* _Directions for this task_
Starting with the line containing "collectors: J. Rock" and going on through the end of the records, rewrite those lines as a numbered list, omitting any blank lines.

--*--

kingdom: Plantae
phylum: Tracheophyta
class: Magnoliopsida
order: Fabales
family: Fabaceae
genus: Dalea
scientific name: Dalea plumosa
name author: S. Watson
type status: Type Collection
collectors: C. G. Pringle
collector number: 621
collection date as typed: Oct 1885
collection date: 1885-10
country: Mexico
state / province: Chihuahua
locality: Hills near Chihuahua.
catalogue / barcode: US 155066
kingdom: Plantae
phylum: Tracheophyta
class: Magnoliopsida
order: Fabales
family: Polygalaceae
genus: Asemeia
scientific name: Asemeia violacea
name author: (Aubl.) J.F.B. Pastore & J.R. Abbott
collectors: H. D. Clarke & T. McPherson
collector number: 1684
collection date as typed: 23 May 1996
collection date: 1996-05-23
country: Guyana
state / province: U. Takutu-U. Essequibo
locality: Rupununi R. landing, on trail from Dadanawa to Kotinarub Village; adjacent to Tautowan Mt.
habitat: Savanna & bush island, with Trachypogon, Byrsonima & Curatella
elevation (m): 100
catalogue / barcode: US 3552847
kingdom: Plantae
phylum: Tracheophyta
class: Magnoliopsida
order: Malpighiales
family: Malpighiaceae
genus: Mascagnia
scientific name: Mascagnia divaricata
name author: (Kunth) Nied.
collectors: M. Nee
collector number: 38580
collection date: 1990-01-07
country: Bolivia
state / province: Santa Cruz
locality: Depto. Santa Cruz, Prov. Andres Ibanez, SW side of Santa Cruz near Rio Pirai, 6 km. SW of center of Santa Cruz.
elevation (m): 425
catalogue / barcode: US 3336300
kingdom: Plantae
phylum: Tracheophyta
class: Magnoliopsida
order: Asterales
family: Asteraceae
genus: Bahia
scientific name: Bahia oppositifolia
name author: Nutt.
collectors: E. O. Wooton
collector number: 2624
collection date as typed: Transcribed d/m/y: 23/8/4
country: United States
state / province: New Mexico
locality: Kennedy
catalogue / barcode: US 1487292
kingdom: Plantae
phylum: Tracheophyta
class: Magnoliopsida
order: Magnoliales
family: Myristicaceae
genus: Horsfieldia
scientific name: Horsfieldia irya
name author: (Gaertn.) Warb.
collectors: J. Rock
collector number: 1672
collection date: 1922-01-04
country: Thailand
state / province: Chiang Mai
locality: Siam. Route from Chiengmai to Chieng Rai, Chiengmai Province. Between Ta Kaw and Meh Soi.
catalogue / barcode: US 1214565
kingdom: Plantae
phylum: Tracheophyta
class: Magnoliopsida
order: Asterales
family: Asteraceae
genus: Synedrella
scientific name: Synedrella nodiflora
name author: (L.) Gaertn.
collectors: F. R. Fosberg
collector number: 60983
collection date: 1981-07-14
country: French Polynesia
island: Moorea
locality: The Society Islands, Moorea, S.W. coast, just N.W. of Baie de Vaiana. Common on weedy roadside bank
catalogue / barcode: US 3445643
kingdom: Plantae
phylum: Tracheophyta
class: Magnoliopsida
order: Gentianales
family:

--*--

* _Reply_
1. collectors: J. Rock
2. collector number: 1672
3. collection date: 1922-01-04
4. country: Thailand
5. state / province: Chiang Mai
6. locality: Siam. Route from Chiengmai to Chieng Rai, Chiengmai Province. Between Ta Kaw and Meh Soi.
7. catalogue / barcode: US 1214565
8. kingdom: Plantae
9. phylum: Tracheophyta
10. class: Magnoliopsida
11. order: Asterales
12. family: Asteraceae
13. genus: Synedrella
14. scientific name: Synedrella nodiflora
15. name author: (L.) Gaertn.
16. collectors: F. R. Fosberg
17. collector number: 60983
18. collection date: 1981-07-14
19. country: French Polynesia
20. island: Moorea
21. locality: The Society Islands, Moorea, S.W. coast, just N.W. of Baie de Vaiana. Common on weedy roadside bank
22. catalogue / barcode: US 3445643
23. kingdom: Plantae
24. phylum: Tracheophyta
25. class: Magnoliopsida
26. order: Gentianales
27. family:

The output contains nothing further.